--- START ---

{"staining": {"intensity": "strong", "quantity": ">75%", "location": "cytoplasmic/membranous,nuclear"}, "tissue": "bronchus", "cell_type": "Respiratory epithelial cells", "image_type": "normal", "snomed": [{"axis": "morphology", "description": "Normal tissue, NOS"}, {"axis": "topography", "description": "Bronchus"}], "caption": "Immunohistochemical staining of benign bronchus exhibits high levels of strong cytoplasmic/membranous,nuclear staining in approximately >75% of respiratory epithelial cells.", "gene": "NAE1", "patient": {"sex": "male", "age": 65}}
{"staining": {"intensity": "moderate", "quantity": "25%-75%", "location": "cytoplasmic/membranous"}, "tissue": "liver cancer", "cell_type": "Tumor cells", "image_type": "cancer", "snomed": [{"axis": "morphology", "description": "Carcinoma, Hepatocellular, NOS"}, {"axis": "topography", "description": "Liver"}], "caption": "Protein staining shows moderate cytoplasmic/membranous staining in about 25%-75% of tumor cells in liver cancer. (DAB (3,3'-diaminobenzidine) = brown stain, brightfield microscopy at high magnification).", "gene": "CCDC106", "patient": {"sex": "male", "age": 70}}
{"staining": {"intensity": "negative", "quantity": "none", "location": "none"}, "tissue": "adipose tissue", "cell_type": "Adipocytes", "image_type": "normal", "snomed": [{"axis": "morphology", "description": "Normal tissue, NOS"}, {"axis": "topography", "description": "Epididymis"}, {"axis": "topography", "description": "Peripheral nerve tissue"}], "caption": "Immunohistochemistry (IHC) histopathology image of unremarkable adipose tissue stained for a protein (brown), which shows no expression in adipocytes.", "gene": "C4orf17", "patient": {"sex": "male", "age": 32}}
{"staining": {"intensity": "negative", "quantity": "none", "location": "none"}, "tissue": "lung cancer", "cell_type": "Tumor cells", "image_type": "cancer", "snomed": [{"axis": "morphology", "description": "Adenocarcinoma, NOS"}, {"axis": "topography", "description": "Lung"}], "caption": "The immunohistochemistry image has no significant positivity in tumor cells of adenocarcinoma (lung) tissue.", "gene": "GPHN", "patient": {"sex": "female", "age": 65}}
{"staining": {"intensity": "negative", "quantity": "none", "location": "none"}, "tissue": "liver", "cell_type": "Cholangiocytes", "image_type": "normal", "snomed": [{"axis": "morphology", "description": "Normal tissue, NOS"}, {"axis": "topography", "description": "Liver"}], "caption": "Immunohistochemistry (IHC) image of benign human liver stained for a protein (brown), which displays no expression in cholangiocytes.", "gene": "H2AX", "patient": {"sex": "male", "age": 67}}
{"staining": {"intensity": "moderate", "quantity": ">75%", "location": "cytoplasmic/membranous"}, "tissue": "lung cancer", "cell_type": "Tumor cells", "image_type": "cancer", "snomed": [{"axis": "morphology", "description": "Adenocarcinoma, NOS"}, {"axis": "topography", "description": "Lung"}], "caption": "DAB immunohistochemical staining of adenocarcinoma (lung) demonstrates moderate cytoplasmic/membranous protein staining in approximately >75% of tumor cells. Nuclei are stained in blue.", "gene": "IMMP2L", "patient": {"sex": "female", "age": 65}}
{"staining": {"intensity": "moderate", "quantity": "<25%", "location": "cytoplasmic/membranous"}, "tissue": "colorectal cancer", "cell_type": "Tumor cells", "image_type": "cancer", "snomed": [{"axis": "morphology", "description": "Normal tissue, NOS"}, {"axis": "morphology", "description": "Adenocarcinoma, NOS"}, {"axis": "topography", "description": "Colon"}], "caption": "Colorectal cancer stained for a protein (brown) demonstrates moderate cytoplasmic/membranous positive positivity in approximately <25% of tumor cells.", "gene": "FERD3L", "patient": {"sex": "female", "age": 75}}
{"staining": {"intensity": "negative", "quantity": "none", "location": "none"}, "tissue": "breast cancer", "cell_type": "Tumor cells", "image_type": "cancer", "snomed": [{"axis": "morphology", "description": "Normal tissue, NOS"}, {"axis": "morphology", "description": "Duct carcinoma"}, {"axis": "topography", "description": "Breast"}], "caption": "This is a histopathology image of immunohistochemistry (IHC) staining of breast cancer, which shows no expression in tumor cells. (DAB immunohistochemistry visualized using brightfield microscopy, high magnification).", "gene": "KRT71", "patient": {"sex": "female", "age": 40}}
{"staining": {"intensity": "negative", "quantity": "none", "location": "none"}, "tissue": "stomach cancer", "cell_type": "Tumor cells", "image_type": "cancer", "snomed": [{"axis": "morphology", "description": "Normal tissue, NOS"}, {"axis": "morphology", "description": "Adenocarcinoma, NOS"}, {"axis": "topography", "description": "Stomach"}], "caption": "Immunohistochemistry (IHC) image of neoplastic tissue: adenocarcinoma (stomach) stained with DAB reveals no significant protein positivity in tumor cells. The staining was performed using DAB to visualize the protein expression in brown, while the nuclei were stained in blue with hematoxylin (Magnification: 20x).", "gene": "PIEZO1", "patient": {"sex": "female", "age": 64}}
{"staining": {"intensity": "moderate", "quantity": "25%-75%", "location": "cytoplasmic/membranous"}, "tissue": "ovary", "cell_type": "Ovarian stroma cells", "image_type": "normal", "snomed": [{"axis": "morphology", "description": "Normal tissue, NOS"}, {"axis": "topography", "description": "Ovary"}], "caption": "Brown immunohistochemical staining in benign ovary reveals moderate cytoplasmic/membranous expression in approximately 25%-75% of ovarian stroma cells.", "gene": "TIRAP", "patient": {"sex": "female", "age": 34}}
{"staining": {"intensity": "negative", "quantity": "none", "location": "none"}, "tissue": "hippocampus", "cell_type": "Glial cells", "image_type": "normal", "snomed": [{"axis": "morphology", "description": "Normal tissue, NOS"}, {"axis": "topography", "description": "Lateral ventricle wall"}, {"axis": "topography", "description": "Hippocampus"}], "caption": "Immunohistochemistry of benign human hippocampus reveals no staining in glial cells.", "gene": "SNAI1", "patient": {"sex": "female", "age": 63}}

--- END ---

--- WORK TO COMPLETE ---
Reproduce exactly, and only, the part of the listing above that begins at the line with "cancer stained for" and goes on through the line with "is a histopathology".

--- SOLUTION FOR THIS EXERCISE ---
{"staining": {"intensity": "moderate", "quantity": "<25%", "location": "cytoplasmic/membranous"}, "tissue": "colorectal cancer", "cell_type": "Tumor cells", "image_type": "cancer", "snomed": [{"axis": "morphology", "description": "Normal tissue, NOS"}, {"axis": "morphology", "description": "Adenocarcinoma, NOS"}, {"axis": "topography", "description": "Colon"}], "caption": "Colorectal cancer stained for a protein (brown) demonstrates moderate cytoplasmic/membranous positive positivity in approximately <25% of tumor cells.", "gene": "FERD3L", "patient": {"sex": "female", "age": 75}}
{"staining": {"intensity": "negative", "quantity": "none", "location": "none"}, "tissue": "breast cancer", "cell_type": "Tumor cells", "image_type": "cancer", "snomed": [{"axis": "morphology", "description": "Normal tissue, NOS"}, {"axis": "morphology", "description": "Duct carcinoma"}, {"axis": "topography", "description": "Breast"}], "caption": "This is a histopathology image of immunohistochemistry (IHC) staining of breast cancer, which shows no expression in tumor cells. (DAB immunohistochemistry visualized using brightfield microscopy, high magnification).", "gene": "KRT71", "patient": {"sex": "female", "age": 40}}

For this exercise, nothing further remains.